Patty’s Dedication

What I said, more or less. Pictures to follow in a day or two.

Hi everyone, I’m Vincent from the Gulf Coast Community Design Studio. My job today is to introduce you to Patty Broussard’s house and share just a few observations about the experience and meaning of building it. I’ve been working on this house since I started here in September, alongside Jason Pressgrove, who’s been working on it since the beginning of summer, and who has carried the project forward every step along the way.

This house is remarkable in a number of ways; it’s set apart by its design, and its environmental measures, and its height up in the trees, but more than anything else it’s remarkable because of the number of different people who have put their love and skill into this house. The house began with a group of architecture students from all over the country, brought together by Penn State University and by Design Corps to come down and work with Patty to design something that’s right for her. And so, working with Jason and David and Brandon and Brian from the Coordination Center they put in a summer of intense design and construction work that got the house up off the ground.

However, the studio ended in August. Since then, the scale of the help we’ve had is such that I can’t name every group that has worked with us, but is has been amazing to me how every time we needed assistance, the right assistance came. When we needed fearless people to go up and hammer nails from scaffolding twenty, twenty-five feet up in the air, we got them, and if they didn’t start out fearless, they overcame that for us. When we needed some creative minds to work out those special window boxes, we got Sergio Palleroni and his architecture studio from the University of Texas. When we needed a volunteer who also happened to be a skilled carpenter, or a crew of the most dedicated painters you’ve ever seen, those people showed up. When we were stuck on how to build the right railing, and how to finish the bathroom, two architects from California, Eric and Fran, showed up in their VW van and stayed over twice as long as they’d intended to help us build the railing, as well as a beautiful broken tile mosaic and much more.

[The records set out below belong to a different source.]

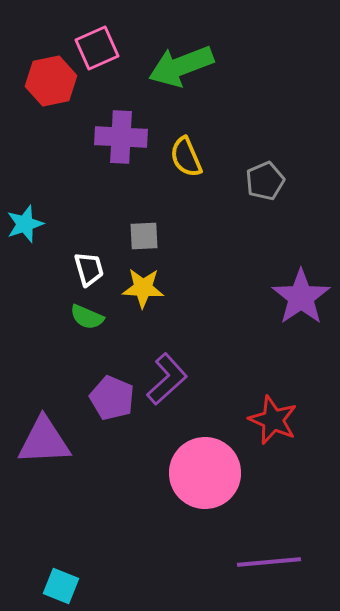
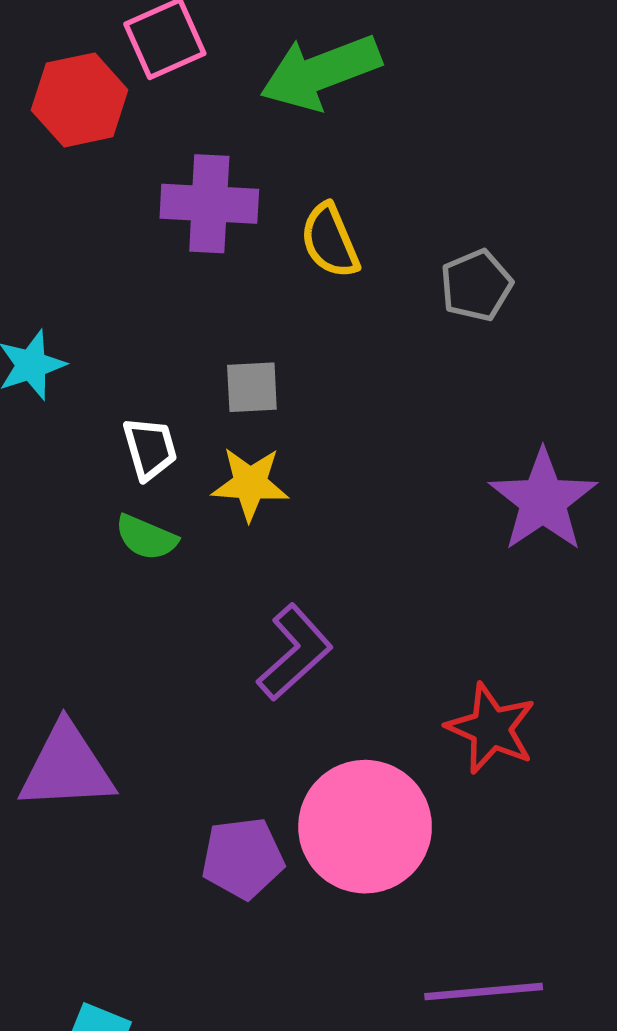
purple pentagon: (112, 398) -> (243, 858), moved, turned -30

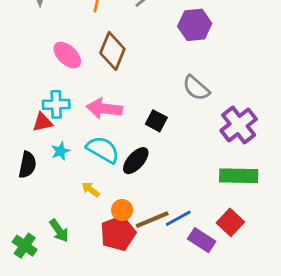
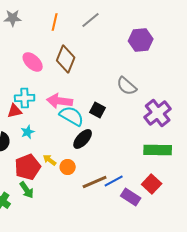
purple hexagon: (195, 25) -> (141, 40), moved
cyan semicircle: (103, 150) -> (72, 116), moved
orange circle: (122, 210) -> (68, 167), moved
red pentagon: (118, 233) -> (28, 167), moved

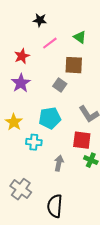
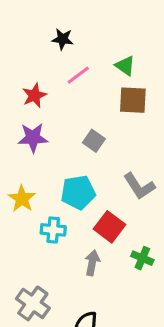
brown square: (74, 65) -> (133, 100), moved
purple star: (21, 83) -> (33, 138), turned 30
red square: (82, 140) -> (109, 227), moved, turned 30

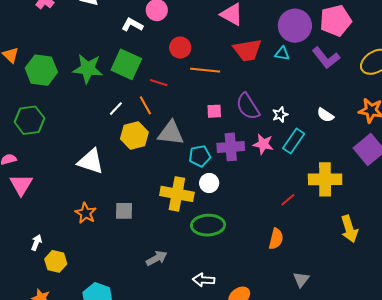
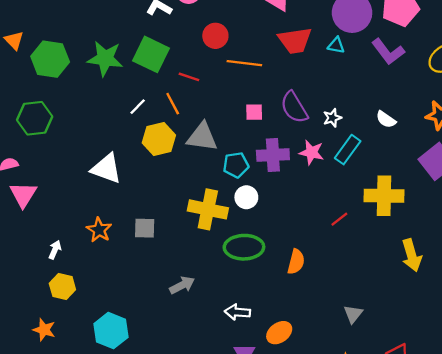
orange semicircle: (276, 239) -> (296, 262), moved
white arrow: (37, 242) -> (55, 250), moved

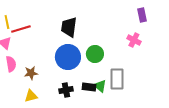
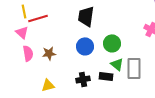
blue circle: (68, 57) -> (85, 46), size x0.7
brown star: (31, 73) -> (49, 53), moved
green triangle: (100, 86) -> (117, 64), moved

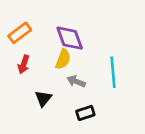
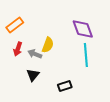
purple diamond: (70, 38) -> (83, 29), moved
gray arrow: (76, 81) -> (35, 54), moved

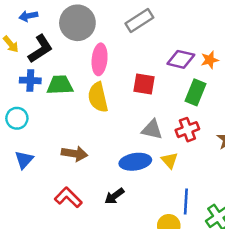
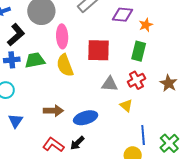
purple diamond: (181, 59) -> (122, 15), moved
red square: (144, 84) -> (99, 50), size x1.4
blue ellipse: (135, 162) -> (86, 118), moved
black arrow: (114, 196) -> (77, 143), moved

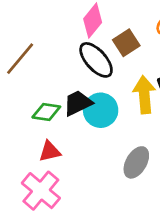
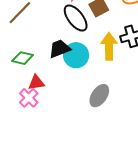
green diamond: (46, 112) -> (23, 58), moved
pink cross: (41, 191) -> (29, 98), moved, size x0.7

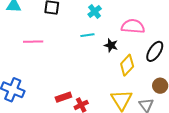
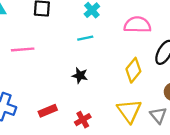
black star: (111, 45) -> (80, 75), moved
red rectangle: (63, 97) -> (48, 111), moved

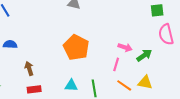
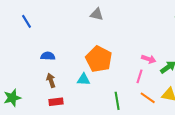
blue semicircle: (10, 44) -> (48, 56), moved
cyan triangle: (71, 85) -> (84, 79), moved

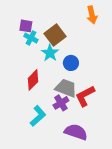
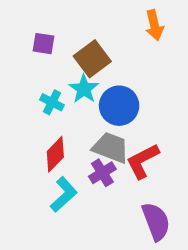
cyan cross: (31, 38) -> (52, 102), moved
blue circle: (71, 63) -> (119, 106), size x1.5
red diamond: (33, 80) -> (55, 154), moved
purple semicircle: (76, 132) -> (156, 221), moved, turned 50

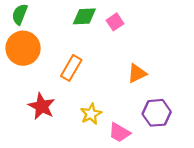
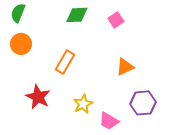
pink square: (115, 22) -> (116, 20), moved
orange circle: (23, 48) -> (21, 44), size x0.7

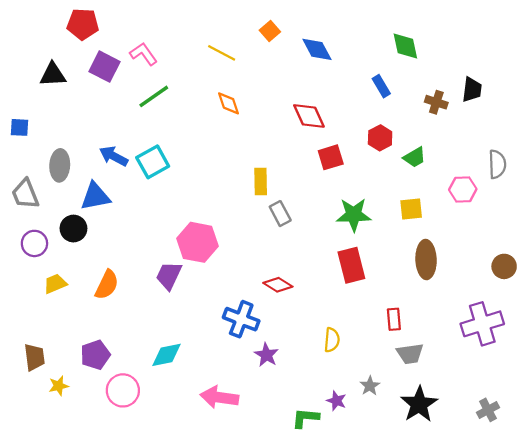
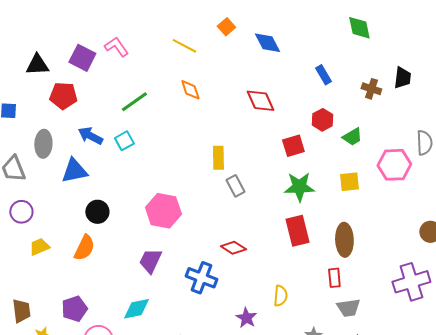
red pentagon: (83, 24) -> (63, 96), moved
green diamond: (405, 46) -> (359, 28), moved
green line: (154, 96) -> (134, 102), moved
red square: (331, 157) -> (293, 146), moved
cyan square: (153, 162) -> (124, 141), size x0.7
pink hexagon: (463, 189) -> (394, 165), size x1.4
black circle: (73, 229) -> (97, 212), moved
brown ellipse: (426, 260) -> (344, 240), moved
purple trapezoid: (169, 276) -> (150, 261), moved
purple star: (266, 355) -> (246, 318), moved

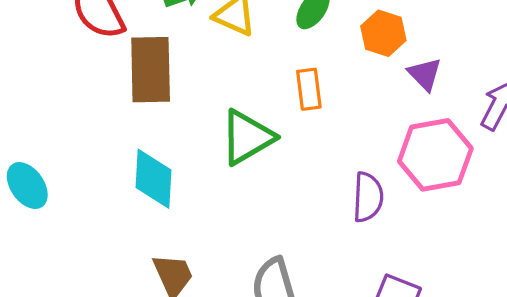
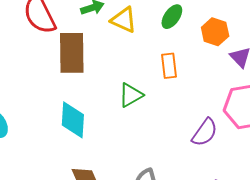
green triangle: (247, 137) -> (131, 95), size x0.7
purple semicircle: (368, 197) -> (205, 132), turned 32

When we needed custom cabinets, Jason, and Jackie, one of our repeat volunteers, were on the job. When we needed flooring installed, and ideas for the landscape, once again, Sergio and another group of students came to the rescue. We needed landscapers, and we got this hard working and enthusiastic group from the University of North Carolina at Greensboro.

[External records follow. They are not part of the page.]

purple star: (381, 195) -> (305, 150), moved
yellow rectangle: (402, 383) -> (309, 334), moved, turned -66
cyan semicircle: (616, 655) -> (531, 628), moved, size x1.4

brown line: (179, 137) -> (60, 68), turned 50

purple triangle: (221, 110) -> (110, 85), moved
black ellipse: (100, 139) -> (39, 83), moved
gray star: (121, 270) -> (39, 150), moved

I list all these people because the most important thing we do here is, we create ownership, and we create investment. And I don’t mean this in the financial or legal sense. Each of these people has put part of themselves into the house. They say, I’m not building any old railing, I’m going to make this my railing. So I hope Patty doesn’t mind sharing the house a little bit with each of our hearts. And it’s inspiring to see it become her house and garden again after a hurricane tried to take them away. I have never seen someone with such a close knowledge of her garden, and her plants, and the landscape as Patty has. Each tree and object has a story, and is a chapter in a larger story, and I think the house has become a part of that story too.

And she’s going to keep telling that story. Patty is very much an advocate for us now. Maybe not an advocate for doing it this way all over again. But I’ll give you an example: about two weeks from now, she’s been kind enough to agree to go speak about her house at a conference at Harvard, Structures for Inclusion, for architects and builders working in communities like this one. And more than that, with a house this unique, she’ll be answering people’s questions forever. The other day she was explaining to Mississippi Power about LEED, that’s Leadership in Energy and Environmental Design, the green accreditation process this house is going through. And that’s what this house is, it’s a teaching tool. It’s taught everyone new ways of doing things, it’s taught us a couple ways of not doing things. But overall, and I’m coming back to what it means to me, it’s been an extremely rewarding process that’s not over yet. We’re so happy that Patty will be able to move in. I’d like to thank everyone who has put their heart into this project and more than anything else I’d like to thank Patty for having the biggest heart of all and putting up with all of us and working with us and loving Biloxi enough to begin bringing this neighborhood back.